She then asked for a bin in case she needed to vomit. 

Instead she received a bag, which she used with gusto. 

When finished literally spilling her guts, Williams continued to go on the attack, declaring a detective tried to have her killed by a bikie. 

Among a range of allegations, Williams accused Victoria Police of not only killing Carl, but murdering his mum and bashing in the head of her infant son. 

‘My mum committed suicide, allegedly, but the police killed her too,’ she said. ‘So Vic Pol has taken three lives in my family and I’m meant to be okay?’

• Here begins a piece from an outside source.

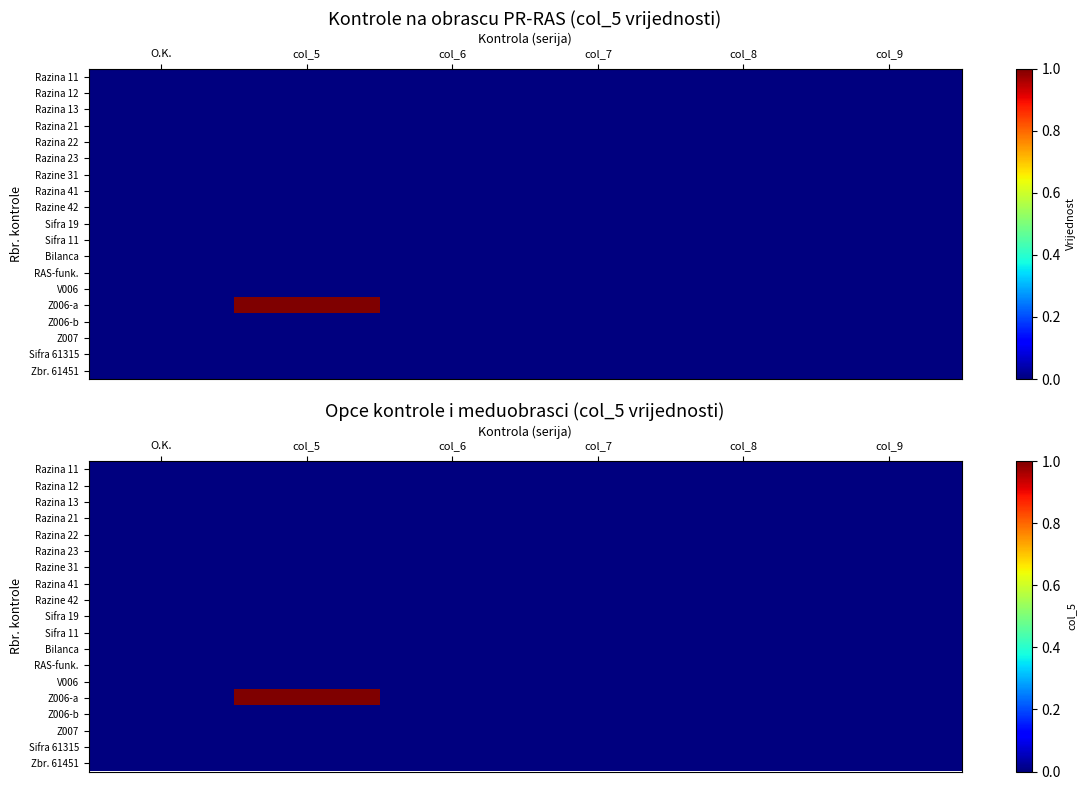

Rank the series at col_8 from highest to lowest value.

Razina 11, Razina 12, Razina 13, Razina 21, Razina 22, Razina 23, Razine 31, Razina 41, Razine 42, Sifra 19, Sifra 11, Bilanca, RAS-funk., V006, Z006-a, Z006-b, Z007, Sifra 61315, Zbr. 61451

Barbara Williams – Carl’s mum – suicided in 2008 with an overdoes of pills. 

Williams claimed police had killed her with a hot shot of heroin.  

‘I wonder who is going to stick the sharp object in my throat when I hit jail,’ she said. ‘They’d wanna be given it a good go, because I won’t have my back turned like Carl was … it will be going straight in their f**king eye. I won’t be sitting like f**king Carl was.’

Williams lectured one young officer about the evils she had seen committed at the hands of police during her wretched life. 

‘I’ve seen em kick doors in babies’ faces and leave em bleeding f**king on the ground,’ she said. ‘That was my 18-month old son. He was left to bleed like a f**king animal.’

Williams only appeared to calm down when the detective entertained a discussion with her about her supposed love for kids.    

‘I’m loud, yes I’m f**king loud. I’m always loud. I’m loud wherever I am, but I don’t attack people and I’m not violent,’ Williams assured.  

She told the officer her love for children was well known among Victoria Police, with officers refusing to enter their bedrooms when executing search warrants. 

‘The cops even say “Roberta I’d leave my kids with you, you’re amazing”,’ she said.